There are many SEOs complaining that the cache date shown by Google is very outdated. Heck the date shown for this site is April 2nd, which is a 10 days ago. But Google’s John Mueller is telling SEO’s not to worry about it.
Here is a screen shot of the cache for my home page:
But like I said, Google is still indexing our content here, still ranking it in search and still sending us traffic to our new stories.
Many sites are impacted by this date bug, but again, I doubt it has any impact on their indexing or ranking. John Mueller of Google said on Twitter “The date on the cached page doesn’t really mean much.” He told SEOs to ignore it, it is not indicative or crawl rates and doesn’t mean quality or not. The date is usually indicative of the last crawl date but clearly here, there is a bug.
Google’s cache date had bugs in the past, so this is not new. I would not be concerned.
Here are some of the complaints:
Same site that experienced the de-indexing issue is seeing no caching since end of March despite re-crawl requests.
— Rick Power (@rickpower) April 11, 2019
Not sure how no one is talking about this, but Google has completely stopped caching pages after March 31, 2019. All new domains have the “cache error” and no cache exists.
Don’t believe me?
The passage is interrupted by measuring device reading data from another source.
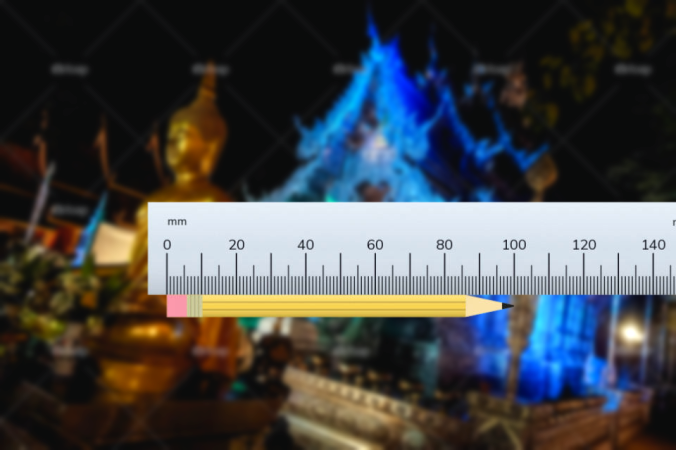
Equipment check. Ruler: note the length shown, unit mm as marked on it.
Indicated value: 100 mm
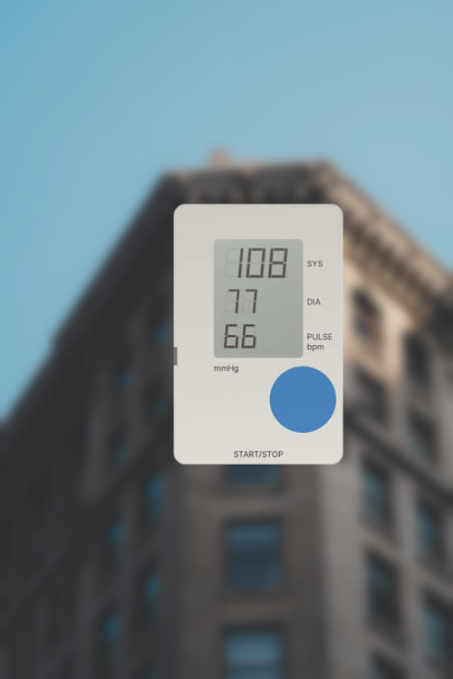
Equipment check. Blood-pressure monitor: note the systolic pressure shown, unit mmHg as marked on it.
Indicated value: 108 mmHg
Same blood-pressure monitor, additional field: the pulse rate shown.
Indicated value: 66 bpm
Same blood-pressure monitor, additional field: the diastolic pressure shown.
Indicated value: 77 mmHg
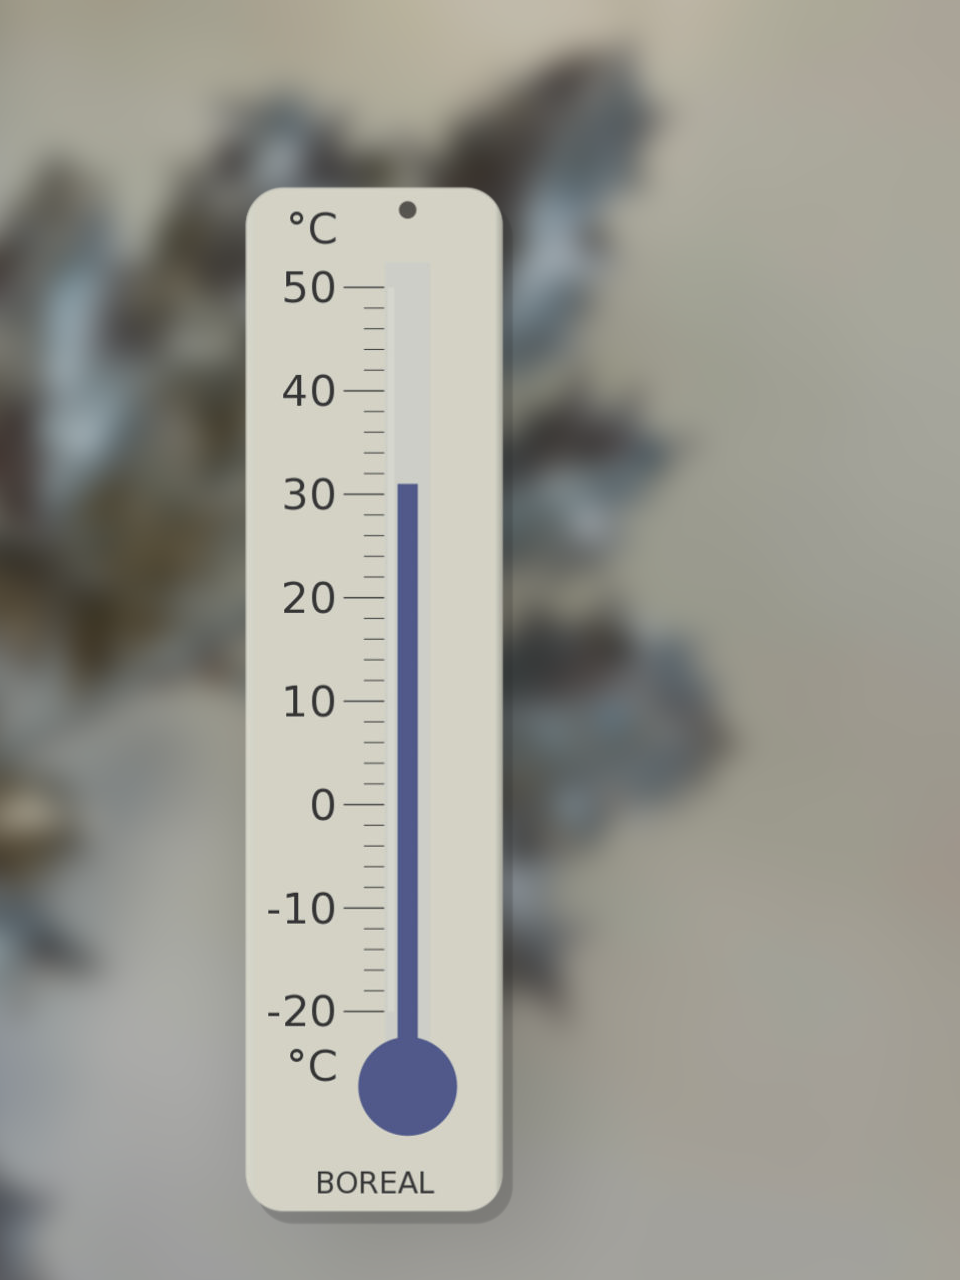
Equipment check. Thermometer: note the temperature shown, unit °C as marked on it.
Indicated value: 31 °C
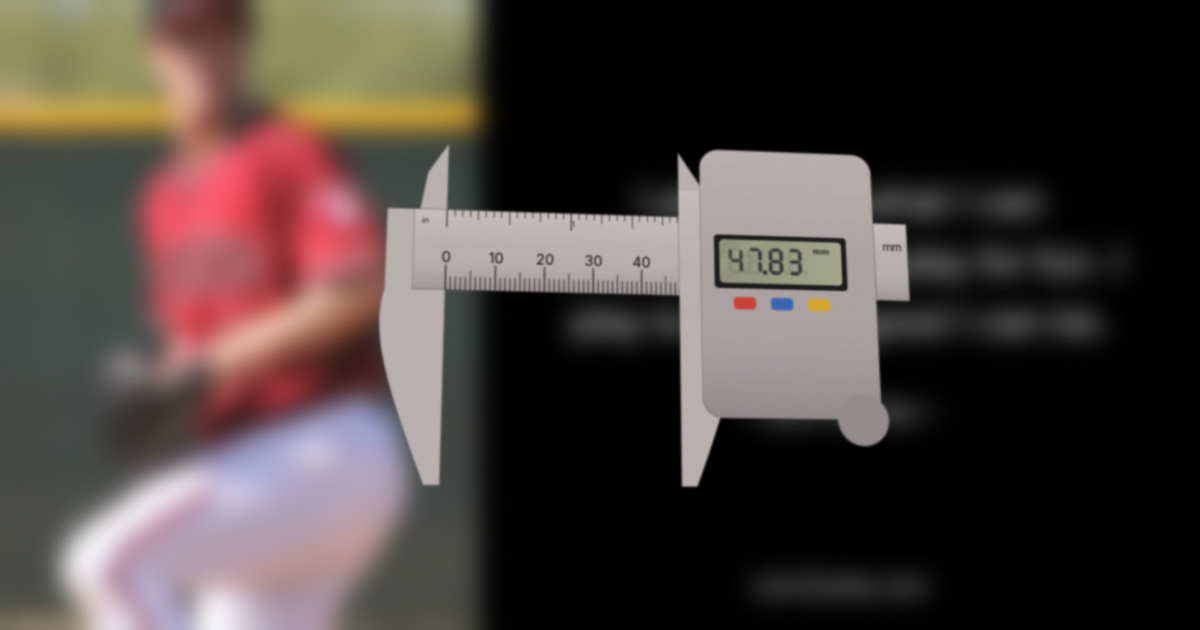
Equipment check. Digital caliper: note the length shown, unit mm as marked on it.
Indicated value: 47.83 mm
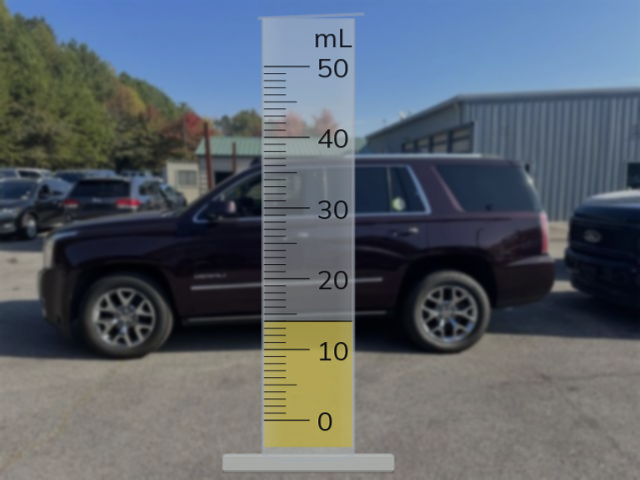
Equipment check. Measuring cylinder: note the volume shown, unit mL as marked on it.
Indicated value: 14 mL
Check https://t.co/Cymj1dwZ0U cache date. @rustybrick
— SEOwner (@tehseowner) April 11, 2019
I’m seeing this with our site – new pages aren’t cached at all, everything else is dated 31 March
— Catherine Newman (@cathy867) April 11, 2019
The date on the cached page doesn’t really mean much.
— 🍌 John 🍌 (@JohnMu) April 10, 2019
Again, I wouldn’t worry about this too much.